The festival area consisted of many of the same vendors found at the other exchanges giving out samples along with a free massage tent (tips were welcome). There was also a large inflatable building that sold Ragnar merchandise. They handled the merchandise situation better than just about any race I’ve ever attended. While we were free to buy anything in the merchandise tent, they were also making it known that we would receive a code via email to get free shipping in their online store which contained all of the same merchandise. This allowed people to look and try things on but purchase later at the same price. There was no need to buy more stuff on the spot only to have to find room for it in the van. I have already received my code and used it to buy a hoodie in the store. I wish more races did this because many times at the end of a race I don’t have time to get merchandise or the merchandise I want is sold out and not available online.

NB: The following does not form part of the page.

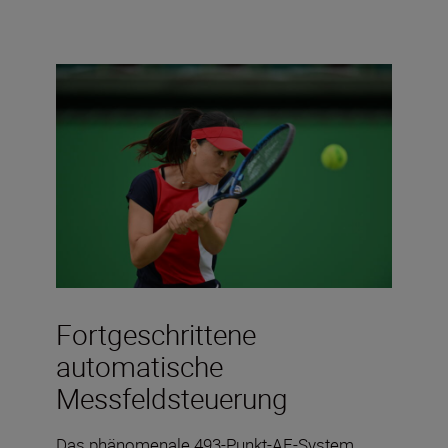
Fortgeschrittene
automatische
Messfeldsteuerung
Das phänomenale 493-Punkt-AF-System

10298214_649161148505568_4920112878961563581_oAlong with our bibs we received coupons for a free beer provided by Sierra Nevada, a free burrito from Boloco, and a free bowl of chowder. The food and beer was found off to the side of the main festival area on the other side of a gift shop selling local Provincetown merchandise. They had a fairly large tent with tables and chairs setup that allowed people to enjoy their food in a relaxed environment. There weren’t a lot of food options available but the options we had were of a very high quality and definitely welcome after 192 miles.

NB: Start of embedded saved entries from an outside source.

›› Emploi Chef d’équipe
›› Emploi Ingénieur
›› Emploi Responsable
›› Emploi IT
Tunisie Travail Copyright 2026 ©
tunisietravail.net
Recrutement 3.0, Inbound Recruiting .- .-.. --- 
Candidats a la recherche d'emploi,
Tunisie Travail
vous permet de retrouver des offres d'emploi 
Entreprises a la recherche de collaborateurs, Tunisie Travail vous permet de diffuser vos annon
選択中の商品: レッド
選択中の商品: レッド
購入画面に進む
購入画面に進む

There were several options for parking at the finish area. There were parking lots close to the finish line that charged a nominal fee but they also had a free lot about a mile away that came with a free shuttle.

Conclusion
This was an event unlike anything I’ve ever experienced. The amount of effort required to put on an event of this magnitude must be mind blowing. After seeing how epic a Ragnar event is, I have no problem with the $1200 team registration fee. As a team though, we did have an issue with the way volunteers were handled. Each team had to provide 3 volunteers or pay an additional $120 for each volunteer under 3. We felt that after spending $1200 on the race the threat of another $360 fee was excessive. This is not a knock on the volunteers themselves. Every volunteer we came across was friendly and awesome even when they were stuck directing van parking at 2:30 am. The volunteers deserve a lot of credit for how awesome this event was.

It took us all of 2 legs to realize we want to run this race next year. Ragnar did several things to the New England Spahten Men’s team. It challenged us in ways we have never been challenged before. It made us push each other to accomplish new personal records beyond what we thought was possible. Most of all though, it made 12 guys lifelong friends by giving them an unforgettable experience.